8. Executive level support and understanding is not there
In order to transform how an entire organisation manages information, you need executive level support. Otherwise you won’t get the funding needed to go the whole way. Key stakeholders and people in roles like sales will not see the benefit to harnessing and accessing knowledge in the organisations. They are more focussed on external results, not streamlining internal processes.
However, you don’t want to let that derail the SharePoint project, as transforming how people work has tremendous benefits to the company.
If the CEO is aware of these benefits and wants the see them realised, then it’s a lot easier to get SharePoint over the line, and delivering tangible results.
After all, who wants to be left in the dark ages using shared drives and email and continuously losing information. So when the right people can convey a clear message to the executive team of the importance of SharePoint to the organisation, the project has a much better chance of success. Make sure you have those people in your organisation, and if you don’t have them, get some help. For some reason people really value external consultant’s opinions, even if internal staff convey the same message, so consider hiring them even for this pitch alone.
9. Leaving out Search until the last minute
Many SharePoint implementers do not consider SharePoint Search until the launch, like an afterthought.
However, Search is a very important piece in the SharePoint pie, and if it’s not configured well, will not deliver accurate results. The more help you can give SharePoint up front, the more satisfied people will be with the results. And they really do expect Google at their fingertips, after all, that is what they are used to.

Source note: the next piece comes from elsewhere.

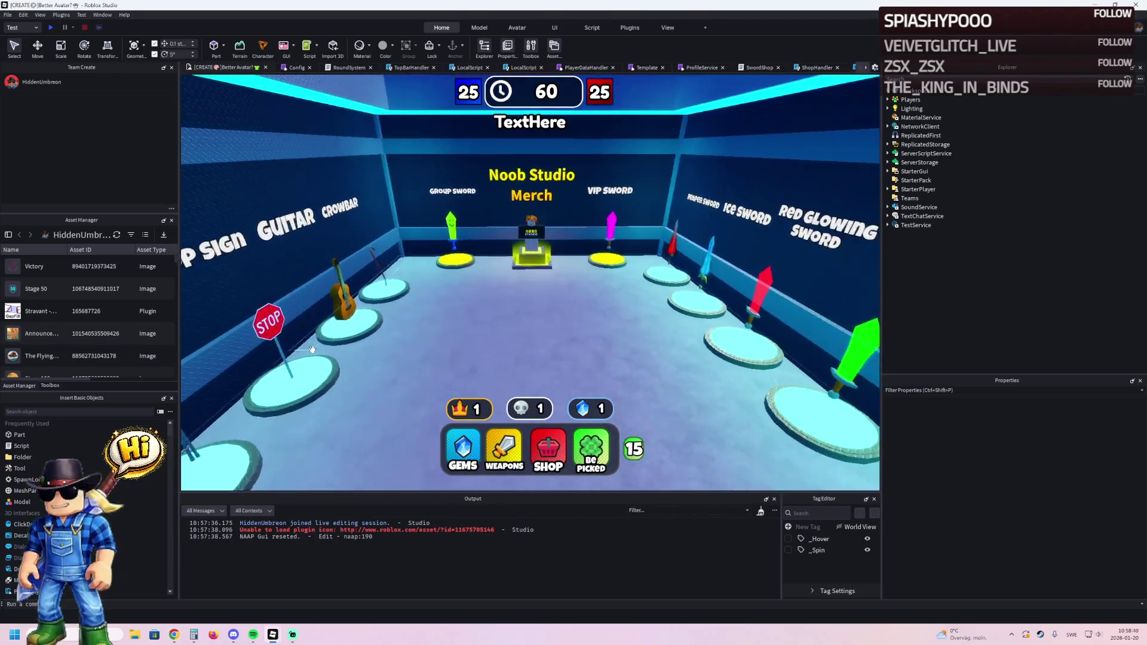
key(d)
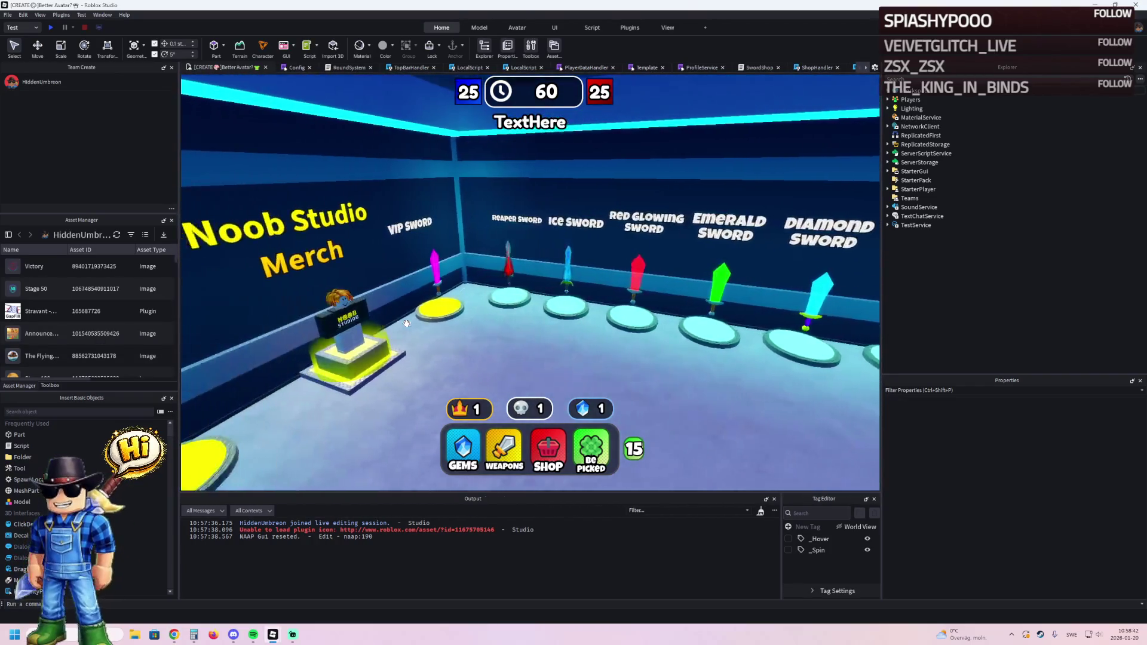
key(w)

Setting up managed metadata or tags so that you can filter results needs to be decided early on, otherwise at the end when you have already configured all of your lists and document libraries, it’s too late.
For example, if someone can filter the results by department, topic, region, job role, or whatever filters are most suited to your content, that will be incredibly helpful in searching SharePoint. So understand Search from the outset, take it into consideration, create a Search strategy and implement it. You will benefit from the importance of getting Search right in SharePoint.
10. SharePoint sprawl and incorrectly setting up the environment
If SharePoint is not governed well, it can lead to a plethora of Team Sites and even publishing sites in an organisation. This sprawl leads to a very unstructured intranet, which soon becomes unreliable. People get lost in numerous sites and lose faith in the integrity of the intranet, and this kind of sprawl can lead to deterioration in server performance.
Very often, SharePoint environments are not configured optimally. Someone installs SharePoint, which can be done fairly easily, and away they go. I have seen a number of companies with large SharePoint environments, relied on by thousands of employees, have their environments crippled due to a poor foundation. A lack of understanding at the infrastructure level, and in configuration, can leave SharePoint farms running slowly, giving a poor user experience, a bad name for SharePoint, and even worse, can grind to a halt.
So ensure you have people who know what they are doing when initially setting up SharePoint, who can take into account the volume of data likely to be reached in a number of years, the number of users accessing the system, and many other key factors.